Com a condução do gerente técnico da CBG, Nico Barcellos, e de Darcio Ricca, da coordenação de projetos da entidade, essas crianças de quatro escolas cariocas tiveram aulas de conduta e ética por meio de situações lúdicas, e também disputaram um mini-torneio no putting green e bateram bola no driving range. “O primeiro aspecto que devemos observar ao trazermos as crianças para o campo de golfe é o da segurança. Elas precisam saber quais são as regras e os cuidados que devem tomar para não se machucarem. O segundo aspecto é que elas devem se divertir. O golfe precisa ser envolvente e alegre, e elas devem sentir todo o prazer e a alegria que esse esporte proporciona”, disse Nico.
Também estiveram presentes alguns pais e professores de educação física formados pelo Programa Golfe para a Vida, os quais acompanharam as crianças nas atividades. Após a diversão no driving range e no putting green, as crianças foram até o buraco três do campo para ver de perto os golfistas de alto rendimento, e lá tiveram mais alguns ensinamentos sobre a dinâmica de um jogo de golfe e de uma partida profissional.
Por fim, ficaram em torno do green do buraco 18, e presenciaram a vitória e a emoção do brasileiro Rafael Becker ao vencer o torneio embocando um putt de uma distância de 10 jardas. “Nos preocupamos em transmitir para as crianças os valores do golfe. Por exemplo, ensinamos e incentivamos as crianças a aplaudir todos os jogadores, brasileiros e estrangeiros, demonstrando a importância do fairplay e do respeito a todos, sem distinção”, explicou Darcio.

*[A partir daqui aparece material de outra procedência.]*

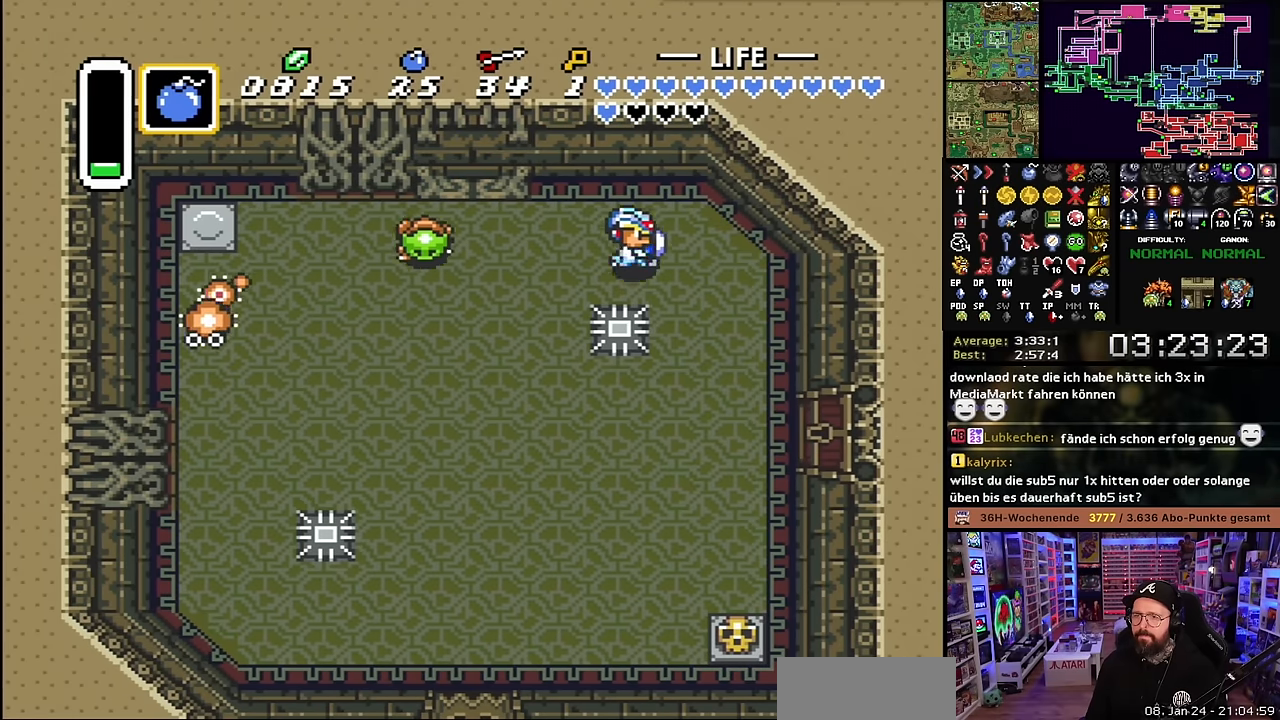
{"buttons": ["DPAD_DOWN"], "events": [[17, "L1", "down"], [100, "DPAD_DOWN", "down"], [134, "L1", "up"], [250, "DPAD_RIGHT", "up"]]}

O salutar efeito do golfe nas crianças era evidente na maneira como se divertiam e na quantidade de sorrisos, mas talvez a melhor síntese tenha vindo do menino Jean Faria de Souza, de nove anos de idade, que ao ser perguntado pela apresentadora do programa Stadium, Daniela Christoffer, sobre a experiência do Golfe para a Vida, respondeu o seguinte: “Gostei muito de tudo, de jogar no putting green, de ver esse campo tão bonito; mas gostei mesmo de ver o Rafael embocar aquela bola difícil e ser campeão. Tive orgulho de ser brasileiro, e me deu vontade de continuar a ser brasileiro”.